7月中旬から下旬に植えた0.2ヘクタールほどのオクラが、下の写真のように順調に生育し、今日初出荷の日を迎えました。現地マネージャーのマライ君を先頭に3人が1時間をかけて収穫作業をしました。

実は、オクラは放っておくと実の大きさが20cm以上になってしまいます。大きくなるのは良いのですが、同時に固くなってしまい、オクラを主に生で食べる日本人にとっては不味くて食べられなくなってしまいます。

カンボジア人も最近はオクラを食べるのですが、主にスープ等にして火を通すので、生では固い状態のものでも十分に食べられます。
しかし、上記のように生食の日本人向けは10cm程度の大きさでなければなりません。そこで、それ以上大きくなる前に摘み取ってしまう必要があります。

今日の収穫では、残念なことに育ちすぎのジャンボサイズの実が半分以上を占めました。実は昨日、一昨日はカンボジアのお盆に当たるプチュンバンという連休にあたり、出荷ができなかったのです。そのため今日は収穫のタイミングを逃して大きくなり過ぎた実が続出したのです。
(下の写真は大きくなりすぎたもの)

それでも何とか出荷できるサイズのものを集めて、9.5kgが収穫できました。
次は荷造りして首都プノンペンへの輸送ですが、実はこれにもちょっとしたノウハウが必要です。

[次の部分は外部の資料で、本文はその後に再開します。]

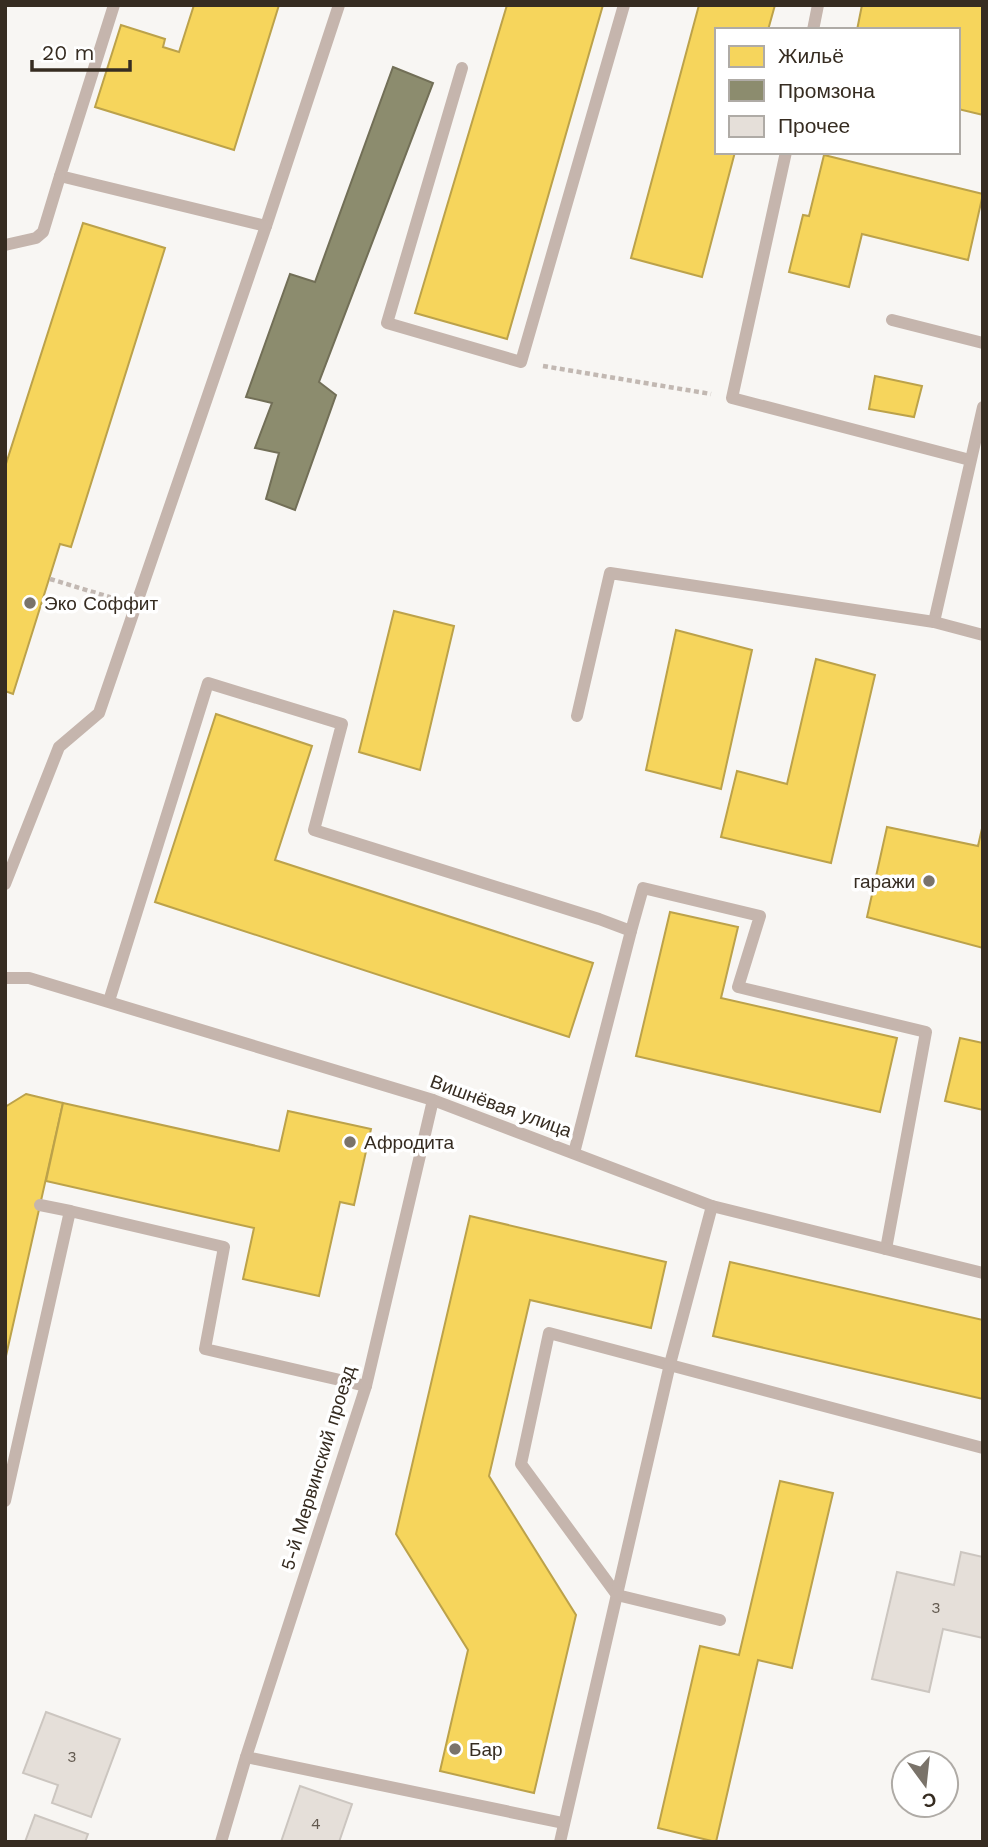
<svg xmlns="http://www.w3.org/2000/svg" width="988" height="1847" font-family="'Work Sans',sans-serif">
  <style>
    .homes { fill: #f6d55c; stroke: #bca24a; stroke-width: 2 }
    .industry { fill: #8c8c6e; stroke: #726f57; stroke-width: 2 }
    .building { fill: #e5dfd9; stroke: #ccc6c0; stroke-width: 2 }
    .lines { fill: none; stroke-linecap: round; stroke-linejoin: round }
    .path { stroke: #c2b8b2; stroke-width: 4.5; stroke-dasharray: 5 3.5; stroke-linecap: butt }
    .lane { stroke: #c5b5ad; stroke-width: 12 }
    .poi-dot { fill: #7a736a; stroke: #fff; stroke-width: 2.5 }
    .labels { text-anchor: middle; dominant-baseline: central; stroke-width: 7; stroke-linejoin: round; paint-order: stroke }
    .number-label { font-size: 16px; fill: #62594f }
    .poi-label { font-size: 19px; fill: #362c21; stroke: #fff; text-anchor: start }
    .street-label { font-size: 19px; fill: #362c21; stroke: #fff }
  </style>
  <rect width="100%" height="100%" fill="#f8f6f3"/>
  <!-- homes -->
  <g class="homes">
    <polygon points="194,5 279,5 234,150 95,107 121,25 165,39 163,47 179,52"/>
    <polygon points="507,5 603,5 507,339 415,313"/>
    <polygon points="699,5 775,5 768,30 717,30 717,152 735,152 702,277 631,258"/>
    <polygon points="862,5 983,5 983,115 958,109 958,30 857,30"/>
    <polygon points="824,155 983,194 968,260 862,234 849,287 789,272 803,215 809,216"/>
    <polygon points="83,223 165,248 71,547 60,544 13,694 5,691 5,467"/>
    <polygon points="875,376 922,386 914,417 869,409"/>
    <polygon points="394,611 454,626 420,770 359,752"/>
    <polygon points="676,630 752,650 721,789 646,770"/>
    <polygon points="816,659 875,675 831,863 721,837 737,771 787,784"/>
    <polygon points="216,714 312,746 275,860 593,963 569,1037 155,902"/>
    <polygon points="983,824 983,948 867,917 887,827 978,846"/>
    <polygon points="670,912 738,927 721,998 897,1038 880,1112 636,1056"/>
    <polygon points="960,1038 983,1043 983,1110 945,1101"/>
    <polygon points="26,1094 63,1103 6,1356 5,1107"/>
    <polygon points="63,1103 279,1151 288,1111 371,1129 354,1205 340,1202 319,1296 243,1279 254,1228 46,1181"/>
    <polygon points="470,1216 666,1262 651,1328 530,1300 489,1476 576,1615 534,1793 440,1771 468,1650 396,1534"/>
    <polygon points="730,1262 983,1320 983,1399 713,1336"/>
    <polygon points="780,1481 833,1493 792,1668 758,1660 716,1842 658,1828 700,1646 739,1655"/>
  </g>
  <!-- industry -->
  <polygon class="industry" points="393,67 433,83 319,382 336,395 295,510 266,499 279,453 255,448 272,403 246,397 290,274 315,282"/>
  <!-- building -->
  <g class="building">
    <polygon points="961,1552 983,1557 983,1638 943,1629 929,1692 872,1679 897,1572 954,1585"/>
    <polygon points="46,1712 120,1739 91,1817 52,1803 58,1785 23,1773"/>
    <polygon points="300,1786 352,1804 339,1842 281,1842"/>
    <polygon points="35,1815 88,1834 85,1842 25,1842"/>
  </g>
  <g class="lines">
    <!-- path -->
    <g class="path">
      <polyline points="543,366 711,394"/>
      <polyline points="50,579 116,599"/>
    </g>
    <!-- lane -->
    <g class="lane">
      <polyline points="114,5 60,176 266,226 339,5"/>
      <polyline points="813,30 818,5"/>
      <polyline points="462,68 387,323 521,362 624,5"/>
      <polyline points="786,152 732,398 970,460"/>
      <polyline points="5,245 36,238 43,232 60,176"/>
      <polyline points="892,320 983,343"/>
      <polyline points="983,407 934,622 983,635"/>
      <polyline points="577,716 610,573 934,622"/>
      <polyline points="5,884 59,747 99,713 266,226"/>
      <polyline points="631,931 643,888 760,916 738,987 926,1032 886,1249"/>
      <polyline points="5,978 29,978 433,1100 712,1206 983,1273"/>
      <polyline points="109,1001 208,683 342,724 314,830 599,919 631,931 574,1153"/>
      <polyline points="40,1205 70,1211"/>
      <polyline points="5,1501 70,1211 224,1247 205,1349 366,1386"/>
      <polyline points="720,1620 617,1595 521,1464 549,1333 983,1448"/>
      <polyline points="246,1757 563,1823"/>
      <polyline points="221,1842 246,1757 366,1386 433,1100"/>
      <polyline points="560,1842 670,1364 712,1206"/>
    </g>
  </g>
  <!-- markers -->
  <g class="poi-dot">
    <circle cx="30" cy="603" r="7"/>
    <circle cx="929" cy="881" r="7"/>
    <circle cx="350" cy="1142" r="7"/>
    <circle cx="455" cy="1749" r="7"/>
  </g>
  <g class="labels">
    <!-- number labels -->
    <g class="number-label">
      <text x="936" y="1607">3</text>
      <text x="72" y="1756">3</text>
      <text x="316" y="1823">4</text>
    </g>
    <!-- poi labels -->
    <g class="poi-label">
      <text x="44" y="603">Эко Соффит</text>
      <text x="915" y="881" text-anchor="end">гаражи</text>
      <text x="364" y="1142">Афродита</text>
      <text x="469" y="1749">Бар</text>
    </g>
    <!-- street labels -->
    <g class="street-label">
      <text transform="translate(501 1106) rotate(20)">Вишнёвая улица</text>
      <text transform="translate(318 1468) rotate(-73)">5-й Мервинский проезд</text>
    </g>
  </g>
  <!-- border -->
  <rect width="988" height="1847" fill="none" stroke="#362c21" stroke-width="14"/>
  <!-- legend -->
  <rect x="715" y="28" width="245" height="126" fill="#ffffff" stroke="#afaba6" stroke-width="2"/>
  <rect x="729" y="46" width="35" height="21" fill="#f6d55c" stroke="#afaba6" stroke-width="2"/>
  <text x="778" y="63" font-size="21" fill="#362c21">Жильё</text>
  <rect x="729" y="80" width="35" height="21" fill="#8c8c6e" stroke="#afaba6" stroke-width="2"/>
  <text x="778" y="98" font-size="21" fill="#362c21">Промзона</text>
  <rect x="729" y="116" width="35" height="21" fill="#e5dfd9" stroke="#afaba6" stroke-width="2"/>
  <text x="778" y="133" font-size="21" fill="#362c21">Прочее</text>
  <!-- north arrow -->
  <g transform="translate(925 1784) rotate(165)"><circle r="33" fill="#ffffff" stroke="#afaba6" stroke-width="2"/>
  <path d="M0-5L12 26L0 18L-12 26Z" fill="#7a736a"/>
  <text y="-10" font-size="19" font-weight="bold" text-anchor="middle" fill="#362c21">С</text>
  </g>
  <!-- scale -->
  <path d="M32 60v10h98v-10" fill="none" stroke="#362c21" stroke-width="3.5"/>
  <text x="42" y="60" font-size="21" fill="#362c21" stroke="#ffffff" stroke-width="5" paint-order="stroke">20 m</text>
</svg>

オクラは数キロ単位で集めると、かなりの発熱をして自分で茹ってしまいます。何故ならオクラの実は、摘まれると自分の位置を直そうと動こうとするので、発熱してしまうのです。
それを防ぐためには、冷やすしかありません。15℃くらいになるとオクラの生理活性が無くなって、動こうとしなくはなくなるので発熱が無くなります。

従って、以下の写真のように運送箱の真ん中に氷を入れた小バケツを入れて冷やしながら輸送します。

カンボジアでは、冷蔵車のようなものはほとんど無く、このような場合は氷を使わざるを得ません。
氷は電気が無いところでも使えて、しかも非常に安いので、50ー60年前の日本がそうだったようにいたるところで冷却に使われます。

話がそれますが、カンボジアでは冷蔵しての輸送がほとんどできないので、食肉用の動物や魚は生きたまま輸送されます。殺してしまうと日本の真夏同様の気候の為に、あっという間に腐ってしまうのです。
実際、国道を走ると身動きできないように縛られた豚や、半死半生状態の鶏を大量に縛り付けたバイクに毎回遭遇します。

さて、今日は初出荷ができ、野菜で初めての売り上げが立ちました。今後は毎日安定した収穫ができるようにスタッフをガイドしていきます。